# [Supplied material]
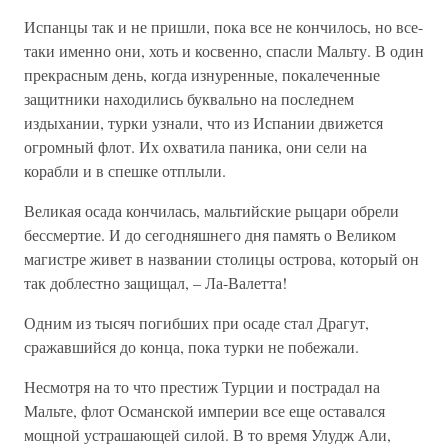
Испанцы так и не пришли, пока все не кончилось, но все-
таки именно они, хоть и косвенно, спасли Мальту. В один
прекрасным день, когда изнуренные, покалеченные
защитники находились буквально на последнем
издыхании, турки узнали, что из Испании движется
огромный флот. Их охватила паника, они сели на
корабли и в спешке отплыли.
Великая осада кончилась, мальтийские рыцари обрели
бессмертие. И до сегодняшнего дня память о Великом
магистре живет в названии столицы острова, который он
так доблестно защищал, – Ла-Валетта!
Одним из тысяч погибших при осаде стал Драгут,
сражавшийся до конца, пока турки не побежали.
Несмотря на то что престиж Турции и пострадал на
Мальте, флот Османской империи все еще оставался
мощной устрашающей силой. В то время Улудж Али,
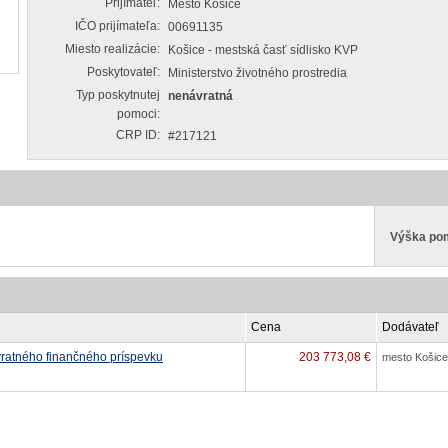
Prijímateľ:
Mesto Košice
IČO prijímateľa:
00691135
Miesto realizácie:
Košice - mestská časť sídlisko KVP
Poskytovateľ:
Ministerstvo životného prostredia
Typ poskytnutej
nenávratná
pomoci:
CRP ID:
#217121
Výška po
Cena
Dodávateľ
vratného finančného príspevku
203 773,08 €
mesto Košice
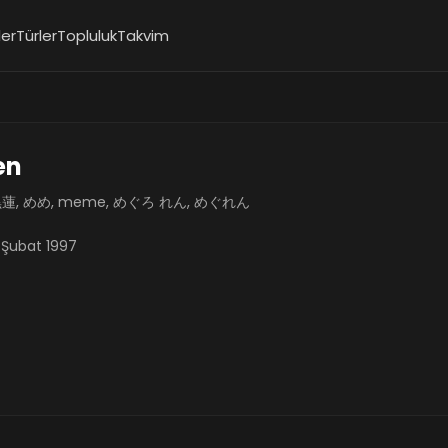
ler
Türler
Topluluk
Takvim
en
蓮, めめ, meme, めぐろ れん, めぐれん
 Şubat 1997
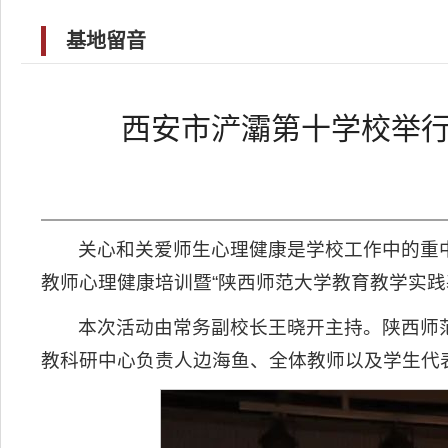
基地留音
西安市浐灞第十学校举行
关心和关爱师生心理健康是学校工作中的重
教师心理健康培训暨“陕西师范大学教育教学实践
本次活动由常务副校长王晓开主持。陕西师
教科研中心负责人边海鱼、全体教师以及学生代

# [Required action]
What lines in the listing contain "Košice"? Copy them all.

# [Answer space]
Mesto Košice
Košice - mestská časť sídlisko KVP
mesto Košice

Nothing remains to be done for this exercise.